### BLOQUE DE TEXTO ###

Publicado el 9 junio, 2021 por El sónar (Aceprensa)
En los últimos tiempos se habla mucho en EE.UU. sobre los efectos de la “cultura de la cancelación”, que ha creado un clima de censura sobre los puntos de vista contrarios a las políticas de la izquierda identitaria. El ambiente está especialmente enrarecido en los campus, con lamentables historias de profesores despedidos por sus ideas, conferenciantes “desinvitados”, planes de estudio purgados, siempre en defensa de lo que la ideología dominante reconoce como pensamiento correcto. El problema es tan de dominio público que intelectuales de distintas ideologías se han unido para publicar declaraciones en defensa de la libertad de expresión amenazada y del valor de la abierta confrontación de opiniones.
Pero hay quien justifica estos métodos para estigmatizar al adversario, si se trata de defender lo que entiende como una buena causa. Lo recordaba hace pocos días Sasha Issenberg, en un artículo titulado “La cultura de la cancelación funciona. No tendríamos el matrimonio igualitario sin ella” (New York Times, 5-06-2021). Issenberg, autor de un libro sobre las campañas para conseguir el reconocimiento del matrimonio de personas del mismo sexo, recordaba el papel que jugaron los boicots contra personas y empresas que habían donado dinero en defensa de la idea del matrimonio como unión de hombre y mujer.

### INFORMACIÓN PROPORCIONADA ###

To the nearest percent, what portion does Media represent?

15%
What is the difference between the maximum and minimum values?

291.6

###
### INFORMACIÓN PROPORCIONADA ###

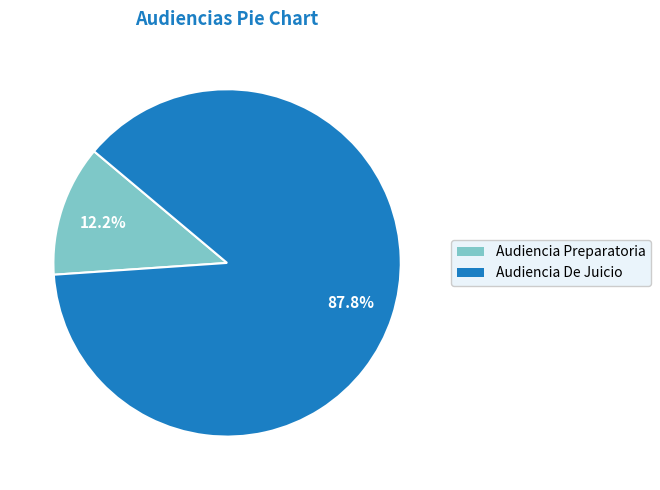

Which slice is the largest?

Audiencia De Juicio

###

Traduce al inglés esta oración del texto sobre la cultura de la cancelación: «Pero hay quien justifica estos métodos para estigmatizar al adversario, si se trata de defender lo que entiende como una buena causa».

But there are those who justify these methods of stigmatizing opponents when it comes to defending what they see as a good cause.